Bray re-signed with the Bears on March 26, 2020. After being one of the final roster cuts on September 5, he returned to the practice squad a day later. During the first four weeks of the season, he was occasionally protected from poaching by other teams. Bray was elevated to the active roster on October 3 ahead of the Bears' Week 4 game against the Indianapolis Colts, and reverted to the practice squad after the game. Further elevations took place later in the season after Trubisky was injured, in Weeks 9 and 10 against the Tennessee Titans and Minnesota Vikings, respectively. Bray entered the latter game following an injury to Nick Foles on the Bears' final drive, where he completed an 18-yard screen pass to Ryan Nall on his first throw followed by four incompletions (one of which was a spike to stop the clock) as the Bears lost 19–13. Bray was again elevated to the active roster on November 28 for the team's Week 12 game against the Green Bay Packers, and reverted to the practice squad again following the game. His practice squad contract with the team expired after the season on January 18, 2021.

===San Francisco 49ers===
On December 29, 2021, Bray was signed to the San Francisco 49ers practice squad. He was released by San Francisco on January 12, 2022.

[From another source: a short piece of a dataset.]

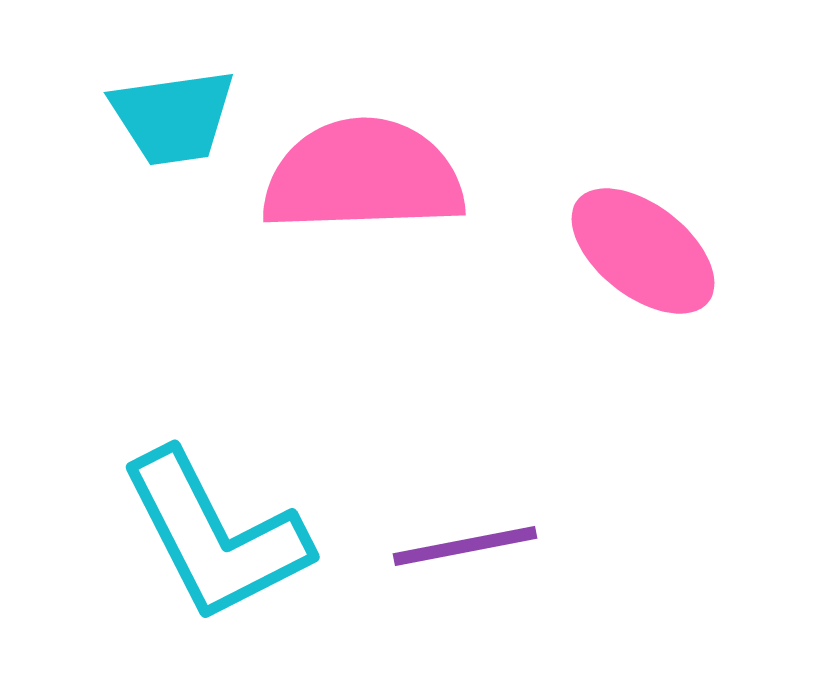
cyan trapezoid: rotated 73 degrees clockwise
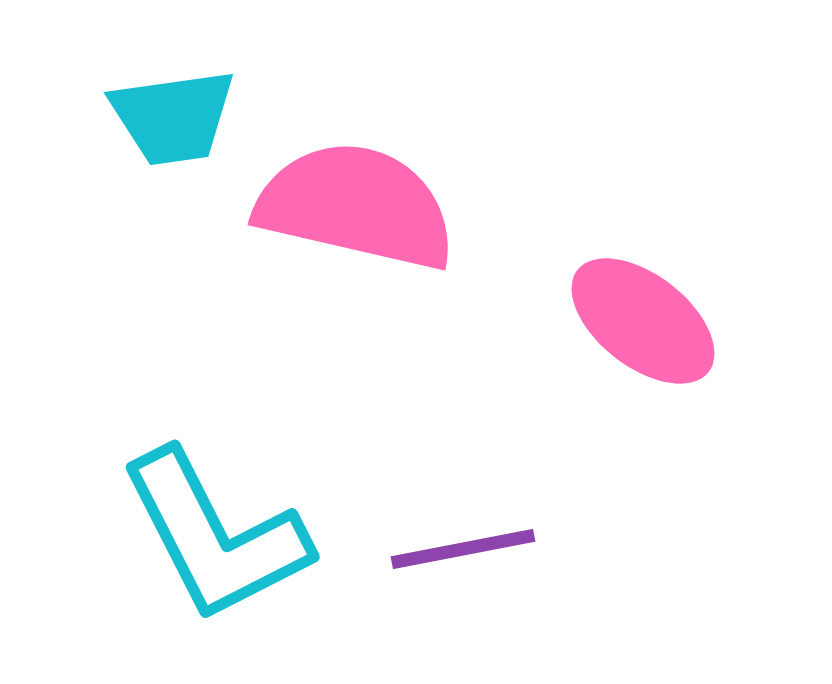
pink semicircle: moved 7 px left, 30 px down; rotated 15 degrees clockwise
pink ellipse: moved 70 px down
purple line: moved 2 px left, 3 px down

=== NFL career statistics ===

Year: Team; Games; Passing; Rushing; Fumbles
GP: GS; Cmp; Att; Pct; Yds; Avg; TD; Int; Rtg; Att; Yds; Avg; TD; Fum; Lost
2013: KC; 0; 0; DNP
2014: KC; 0; 0
2015: KC; 0; 0
2016: KC; 0; 0
2017: KC; 1; 0; 0; 1; 0.0; 0; 0.0; 0; 0; 39.6; 1; 0; 0.0; 0; 1; 1
2018: CHI; 0; 0; DNP
2019: CHI; 0; 0
2020: CHI; 1; 0; 1; 5; 20.0; 18; 3.6; 0; 0; 42.1; 0; 0; 0.0; 0; 0; 0
Total: 2; 0; 1; 6; 16.7; 18; 3; 0; 0; 39.6; 1; 0; 0.0; 0; 1; 1

==Personal life==
Bray is an enrolled member of Citizen Potawatomi Nation.